Du bist ja keine habgierige, ausnehmende Next. Aber Du sagst, Du nimmst nichts an, weil Du sowas so erlebt hast. Und damit ziehst Du Dir Ihre Schuhe an: „wenn ich das tue, dann wäre ich...“
Annehmen können ist auch ein Geschenk an den Partner.
Ich hatte so einen Partner, der das nicht konnte. Das ist unglaublich frustrierend bis beleidigend für die „gebende“ Person.
Ich bin nicht „im Spektrum“. Aber mein EQ ist tatsächlich etwas niedrig.
Zitat von fritzi im Beitrag #34 Die Liebessprache „materielle Zuwendung“ kann man auch mit schönen, normalpreisigen Geschenken oder Einladungen im normalen Rahmen ausleben.
Kann man.
Ich fantasiere gerade … ich bin eine reiche Frau und bin verliebt in meinen Mann und er in mich. Er ist nicht so wohlhabend wie ich, aber das ist irgendwie nebensächlich, er kommt super mit seinem Leben klar. Ich liebe es, ihn einzuladen! Ich organisiere uns gerade eine tolle Reise, und wir werden nicht sparen und das Vergnügen nicht “im normalen Rahmen ausleben”, weil ich es kann, weil es Spaß macht und wir uns beide daran erfreuen können.
So könnte es auch gehen.
Ich bin nicht tot, ich tausche nur die Räume. Ich lebe in euch und geh durch eure Träume.

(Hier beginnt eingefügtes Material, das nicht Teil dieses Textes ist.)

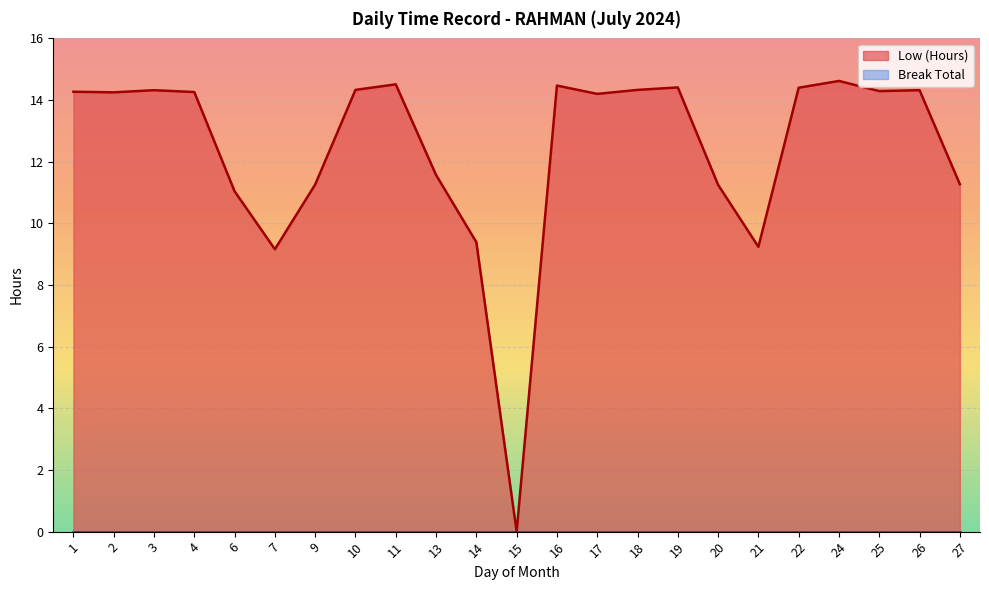

The chart shows a value of 9.4 at 14. True or false?

True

Ja, Rotweinliebhaberin, wenn das für euch beide klar geht. Wenn ich nun sehr knapp bei Kasse wäre und er unbedingt eine schöne Reise mit mir zusammen machen wollte, weil er davon träumt, wahrscheinlich würde ich mitkommen. Als Ausnahme. Aber ich bin halt in einer anderen Situation und sehr zufrieden damit.
Es ist ja nun auch nicht so, dass ich mich nicht über einen Blumenstrauß oder ein Buch oder ähnliches freuen würde. Aber teuren Schmuck oder Klamotten, nee. Ich wüsste auch gar nicht, wann und wo ich das tragen könnte. In die Oper gehen wir nicht und zu Galas werden wir nur äußerst selten eingeladen 🤣. Und nur um „meins“ sagen zu können, bin ich nicht der Typ.

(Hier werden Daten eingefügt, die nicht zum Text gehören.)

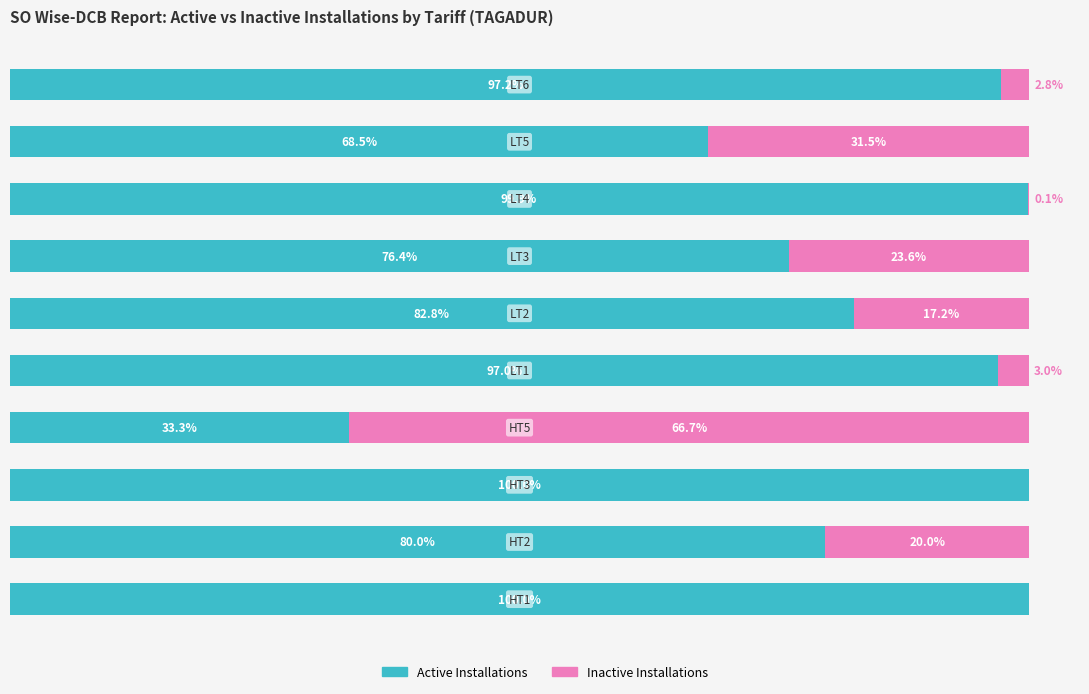

What are all the series names shown in the legend?

Active Installations, Inactive Installations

Zitat von Kürbiskern im Beitrag #38 Und nur um „meins“ sagen zu können, bin ich nicht der Typ.
Darum ging es mir auch so ganz und gar nichts. Macht aber nicht, ich will hier niemanden von irgendwas überzeugen. Wir sind vielfältig und das ist auch gut so!
Ich bin nicht tot, ich tausche nur die Räume. Ich lebe in euch und geh durch eure Träume.